What about class 8 trucks? Those are the kind that you see on the highways, the long haul trucks. They are usually driven by owner-operators who can’t afford anything but nasty, polluting trucks that are 20 years old or more! When is the industry going to get a class 8 hybrid going??

3. Carl | 10.09.08

dairmuid, I think class 8 can’t be far behind. Remember, the largest trucks in the world are series hybrid electrics:
http://en.wikipedia.org/wiki/Terex_Titan
http://en.wikipedia.org/wiki/Liebherr_T_282B

This is great! I’ve been saying for years that the world needs big trucks that get 20mpg far more than it needs little cars that get 60.
Trucks outnumber cars globally, they consume far more fuel per mile, and are typically driven far more miles annually. Plus, they usually have little or no emissions controls.

4. Shawn | 10.10.08

Dairmuid,
Long-haul trucks can’t take advantage of the parallel hybrid’s penchant for stop-and-go use, but they could use the same kind of hybrid that diesel-electric locomotives have used for decades: Serial hybrid. The advantage would be a higher range of torque, excellent for heavy loads and big hills. Also, it would keep those brakes cooler going down mountains, to have a regen system.
Delivery trucks are perhaps the ideal platform for heavy electric hybrids, since they usually only go less than 100 miles a day, but are still running all day, mostly in urban traffic.
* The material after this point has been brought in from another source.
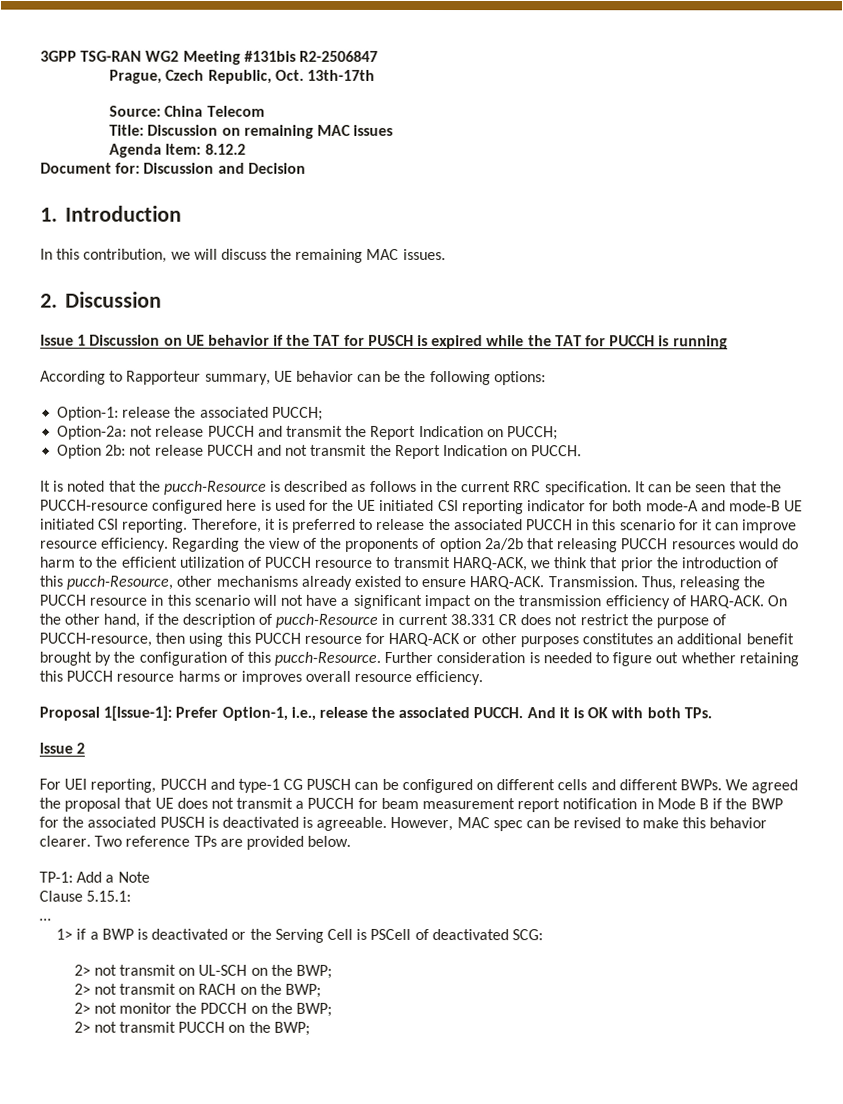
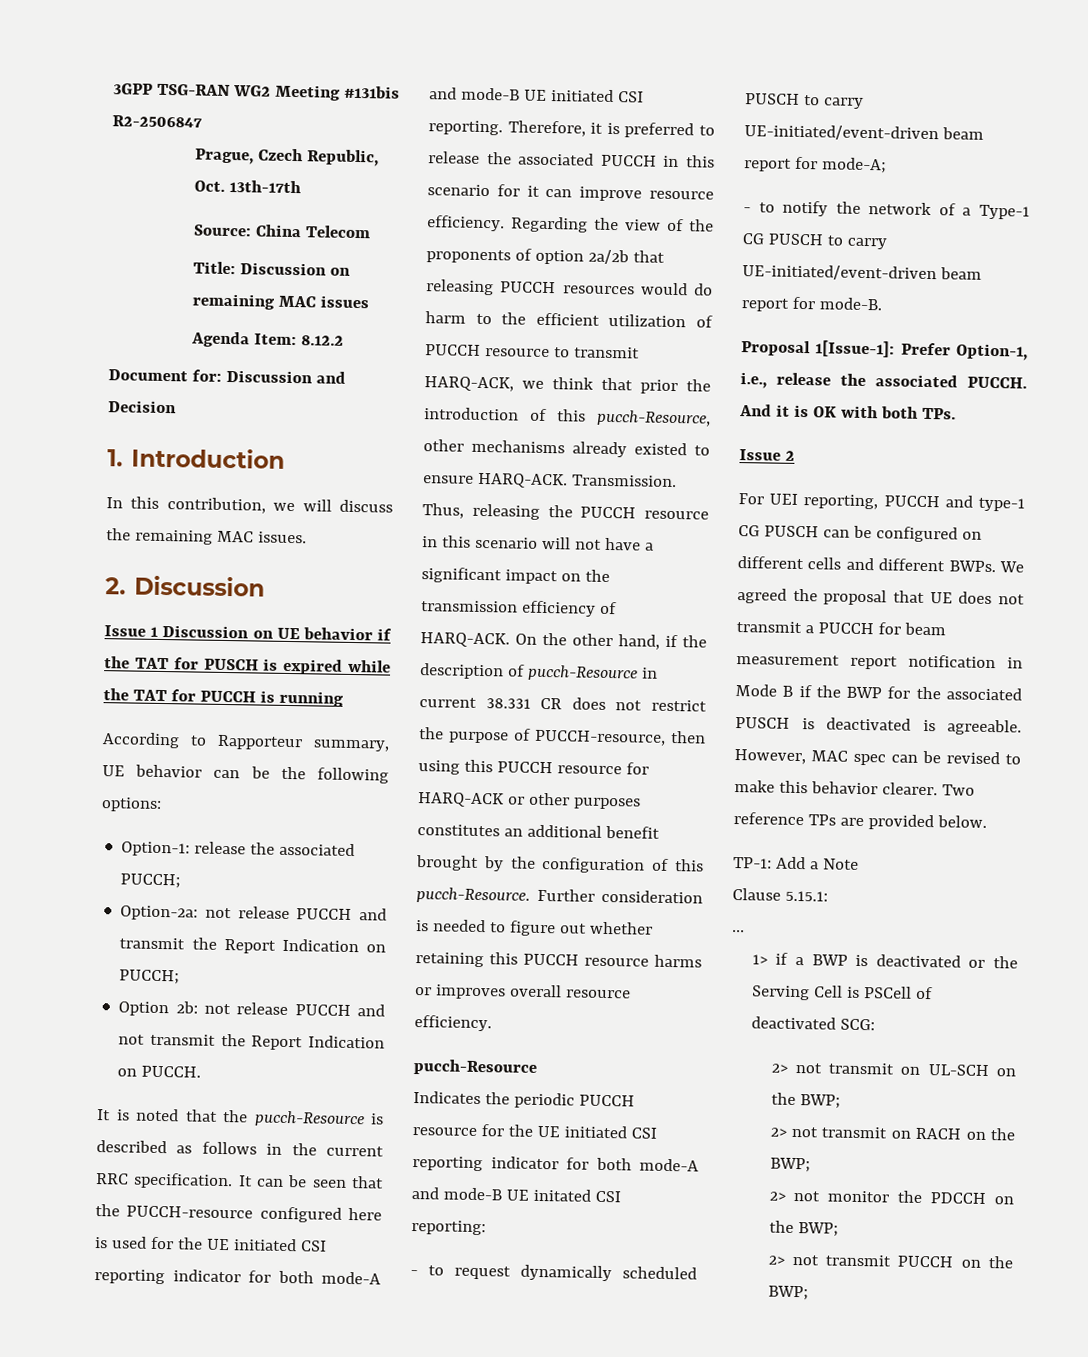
(484, 678) none -> [413,1059,537,1076] [413,1091,635,1109] [412,1124,657,1139] [412,1155,699,1172] [411,1186,621,1203] [411,1219,486,1236] [410,1264,697,1282] [745,93,864,109] [744,124,984,142] [743,156,887,174] [743,200,1030,220] [742,233,887,250] [742,264,982,282] [741,296,883,312] // pucch-Resource // Indicates the periodic PUCCH resource for the UE initiated CSI reporting indicator for both mode-A and mode-B UE initated CSI reporting: // - to request dynamically scheduled PUSCH to carry UE-initiated/event-driven beam report for mode-A; // - to notify the network of a Type-1 CG PUSCH to carry UE-initiated/event-driven beam report for mode-B.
For always-short range, like food deliveries and some trades-people, these all-electrics are the way to go.
Shout out to Alison and the Altwheels crew, with whom I’ve worked before. I didn’t attend this year, but I know that many fleet managers will be happy with newly robust electric technology, because alternative fuels were sometimes difficult to purchase.

5. James | 10.29.08

I think the reasons for using a diesel-electric ‘hybrid’ were not solely for fuel economy. The mechanical difficulties of stringing multiple drive axles together through some sort of transmission, lengths of the drive shafts, unreliability of gasoline engines (as contrasted with diesel), etc were the primary reasons for using diesel/electric combos in locomotives. The same concerns apply to the large earth moving machinery mentioned in an earlier post.